§ Description of the task
In this exercise, every entry below is to be reproduced word for word.

§ Saved entries
---*---
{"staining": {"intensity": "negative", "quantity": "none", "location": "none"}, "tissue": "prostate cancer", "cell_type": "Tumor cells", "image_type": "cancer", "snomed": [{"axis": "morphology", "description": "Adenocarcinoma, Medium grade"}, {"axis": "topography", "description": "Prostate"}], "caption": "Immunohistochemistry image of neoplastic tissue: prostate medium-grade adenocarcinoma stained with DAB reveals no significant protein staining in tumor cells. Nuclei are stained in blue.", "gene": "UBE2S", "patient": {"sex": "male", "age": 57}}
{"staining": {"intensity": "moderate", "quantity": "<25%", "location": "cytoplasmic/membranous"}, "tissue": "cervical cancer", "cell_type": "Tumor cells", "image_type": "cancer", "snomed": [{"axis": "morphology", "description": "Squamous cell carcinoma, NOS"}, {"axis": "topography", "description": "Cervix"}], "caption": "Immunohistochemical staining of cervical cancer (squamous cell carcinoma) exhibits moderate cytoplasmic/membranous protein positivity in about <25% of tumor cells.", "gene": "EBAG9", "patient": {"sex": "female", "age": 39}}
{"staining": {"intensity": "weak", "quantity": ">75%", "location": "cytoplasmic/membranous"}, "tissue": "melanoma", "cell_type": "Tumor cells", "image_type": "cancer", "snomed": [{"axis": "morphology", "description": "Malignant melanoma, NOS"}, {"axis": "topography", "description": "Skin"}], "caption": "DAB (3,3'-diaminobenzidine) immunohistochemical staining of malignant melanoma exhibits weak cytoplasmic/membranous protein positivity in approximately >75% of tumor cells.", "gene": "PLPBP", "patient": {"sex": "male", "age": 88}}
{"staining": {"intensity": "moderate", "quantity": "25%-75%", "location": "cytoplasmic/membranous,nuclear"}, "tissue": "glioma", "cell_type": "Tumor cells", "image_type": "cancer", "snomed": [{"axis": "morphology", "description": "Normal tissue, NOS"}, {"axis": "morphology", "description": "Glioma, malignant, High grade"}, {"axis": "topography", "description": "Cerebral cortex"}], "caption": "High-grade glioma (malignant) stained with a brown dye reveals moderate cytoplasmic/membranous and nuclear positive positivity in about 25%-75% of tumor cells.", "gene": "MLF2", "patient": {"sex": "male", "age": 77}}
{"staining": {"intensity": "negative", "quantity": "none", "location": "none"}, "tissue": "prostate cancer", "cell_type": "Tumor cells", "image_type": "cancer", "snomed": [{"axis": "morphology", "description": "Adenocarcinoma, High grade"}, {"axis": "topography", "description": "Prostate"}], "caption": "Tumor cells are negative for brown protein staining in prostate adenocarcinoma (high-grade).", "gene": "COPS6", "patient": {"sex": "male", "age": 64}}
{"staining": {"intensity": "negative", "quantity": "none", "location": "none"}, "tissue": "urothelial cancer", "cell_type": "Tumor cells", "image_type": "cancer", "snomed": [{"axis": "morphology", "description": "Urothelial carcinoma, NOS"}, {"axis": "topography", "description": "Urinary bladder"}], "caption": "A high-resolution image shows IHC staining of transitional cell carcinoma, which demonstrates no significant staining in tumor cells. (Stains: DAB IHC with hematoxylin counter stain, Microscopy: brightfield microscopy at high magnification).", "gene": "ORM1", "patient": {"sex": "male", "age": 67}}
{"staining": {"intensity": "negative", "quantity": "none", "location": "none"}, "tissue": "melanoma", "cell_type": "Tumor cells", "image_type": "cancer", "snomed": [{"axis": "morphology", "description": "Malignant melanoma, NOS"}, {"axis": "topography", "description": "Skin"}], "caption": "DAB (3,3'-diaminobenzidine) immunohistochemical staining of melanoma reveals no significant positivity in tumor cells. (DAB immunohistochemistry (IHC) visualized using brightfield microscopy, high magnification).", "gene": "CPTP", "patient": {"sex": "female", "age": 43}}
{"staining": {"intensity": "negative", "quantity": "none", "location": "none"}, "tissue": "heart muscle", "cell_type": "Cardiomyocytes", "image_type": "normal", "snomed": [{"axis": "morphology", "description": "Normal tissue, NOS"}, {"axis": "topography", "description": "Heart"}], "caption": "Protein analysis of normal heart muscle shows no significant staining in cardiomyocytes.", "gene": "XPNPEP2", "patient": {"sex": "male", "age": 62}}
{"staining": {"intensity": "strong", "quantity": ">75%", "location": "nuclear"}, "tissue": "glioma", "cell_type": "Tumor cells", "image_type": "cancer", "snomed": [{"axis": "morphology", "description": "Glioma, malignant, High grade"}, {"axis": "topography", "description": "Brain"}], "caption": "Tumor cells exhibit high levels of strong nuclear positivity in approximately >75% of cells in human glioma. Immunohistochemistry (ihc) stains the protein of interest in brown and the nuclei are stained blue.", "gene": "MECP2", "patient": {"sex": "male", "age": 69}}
---*---
§ Reply
{"staining": {"intensity": "negative", "quantity": "none", "location": "none"}, "tissue": "prostate cancer", "cell_type": "Tumor cells", "image_type": "cancer", "snomed": [{"axis": "morphology", "description": "Adenocarcinoma, Medium grade"}, {"axis": "topography", "description": "Prostate"}], "caption": "Immunohistochemistry image of neoplastic tissue: prostate medium-grade adenocarcinoma stained with DAB reveals no significant protein staining in tumor cells. Nuclei are stained in blue.", "gene": "UBE2S", "patient": {"sex": "male", "age": 57}}
{"staining": {"intensity": "moderate", "quantity": "<25%", "location": "cytoplasmic/membranous"}, "tissue": "cervical cancer", "cell_type": "Tumor cells", "image_type": "cancer", "snomed": [{"axis": "morphology", "description": "Squamous cell carcinoma, NOS"}, {"axis": "topography", "description": "Cervix"}], "caption": "Immunohistochemical staining of cervical cancer (squamous cell carcinoma) exhibits moderate cytoplasmic/membranous protein positivity in about <25% of tumor cells.", "gene": "EBAG9", "patient": {"sex": "female", "age": 39}}
{"staining": {"intensity": "weak", "quantity": ">75%", "location": "cytoplasmic/membranous"}, "tissue": "melanoma", "cell_type": "Tumor cells", "image_type": "cancer", "snomed": [{"axis": "morphology", "description": "Malignant melanoma, NOS"}, {"axis": "topography", "description": "Skin"}], "caption": "DAB (3,3'-diaminobenzidine) immunohistochemical staining of malignant melanoma exhibits weak cytoplasmic/membranous protein positivity in approximately >75% of tumor cells.", "gene": "PLPBP", "patient": {"sex": "male", "age": 88}}
{"staining": {"intensity": "moderate", "quantity": "25%-75%", "location": "cytoplasmic/membranous,nuclear"}, "tissue": "glioma", "cell_type": "Tumor cells", "image_type": "cancer", "snomed": [{"axis": "morphology", "description": "Normal tissue, NOS"}, {"axis": "morphology", "description": "Glioma, malignant, High grade"}, {"axis": "topography", "description": "Cerebral cortex"}], "caption": "High-grade glioma (malignant) stained with a brown dye reveals moderate cytoplasmic/membranous and nuclear positive positivity in about 25%-75% of tumor cells.", "gene": "MLF2", "patient": {"sex": "male", "age": 77}}
{"staining": {"intensity": "negative", "quantity": "none", "location": "none"}, "tissue": "prostate cancer", "cell_type": "Tumor cells", "image_type": "cancer", "snomed": [{"axis": "morphology", "description": "Adenocarcinoma, High grade"}, {"axis": "topography", "description": "Prostate"}], "caption": "Tumor cells are negative for brown protein staining in prostate adenocarcinoma (high-grade).", "gene": "COPS6", "patient": {"sex": "male", "age": 64}}
{"staining": {"intensity": "negative", "quantity": "none", "location": "none"}, "tissue": "urothelial cancer", "cell_type": "Tumor cells", "image_type": "cancer", "snomed": [{"axis": "morphology", "description": "Urothelial carcinoma, NOS"}, {"axis": "topography", "description": "Urinary bladder"}], "caption": "A high-resolution image shows IHC staining of transitional cell carcinoma, which demonstrates no significant staining in tumor cells. (Stains: DAB IHC with hematoxylin counter stain, Microscopy: brightfield microscopy at high magnification).", "gene": "ORM1", "patient": {"sex": "male", "age": 67}}
{"staining": {"intensity": "negative", "quantity": "none", "location": "none"}, "tissue": "melanoma", "cell_type": "Tumor cells", "image_type": "cancer", "snomed": [{"axis": "morphology", "description": "Malignant melanoma, NOS"}, {"axis": "topography", "description": "Skin"}], "caption": "DAB (3,3'-diaminobenzidine) immunohistochemical staining of melanoma reveals no significant positivity in tumor cells. (DAB immunohistochemistry (IHC) visualized using brightfield microscopy, high magnification).", "gene": "CPTP", "patient": {"sex": "female", "age": 43}}
{"staining": {"intensity": "negative", "quantity": "none", "location": "none"}, "tissue": "heart muscle", "cell_type": "Cardiomyocytes", "image_type": "normal", "snomed": [{"axis": "morphology", "description": "Normal tissue, NOS"}, {"axis": "topography", "description": "Heart"}], "caption": "Protein analysis of normal heart muscle shows no significant staining in cardiomyocytes.", "gene": "XPNPEP2", "patient": {"sex": "male", "age": 62}}
{"staining": {"intensity": "strong", "quantity": ">75%", "location": "nuclear"}, "tissue": "glioma", "cell_type": "Tumor cells", "image_type": "cancer", "snomed": [{"axis": "morphology", "description": "Glioma, malignant, High grade"}, {"axis": "topography", "description": "Brain"}], "caption": "Tumor cells exhibit high levels of strong nuclear positivity in approximately >75% of cells in human glioma. Immunohistochemistry (ihc) stains the protein of interest in brown and the nuclei are stained blue.", "gene": "MECP2", "patient": {"sex": "male", "age": 69}}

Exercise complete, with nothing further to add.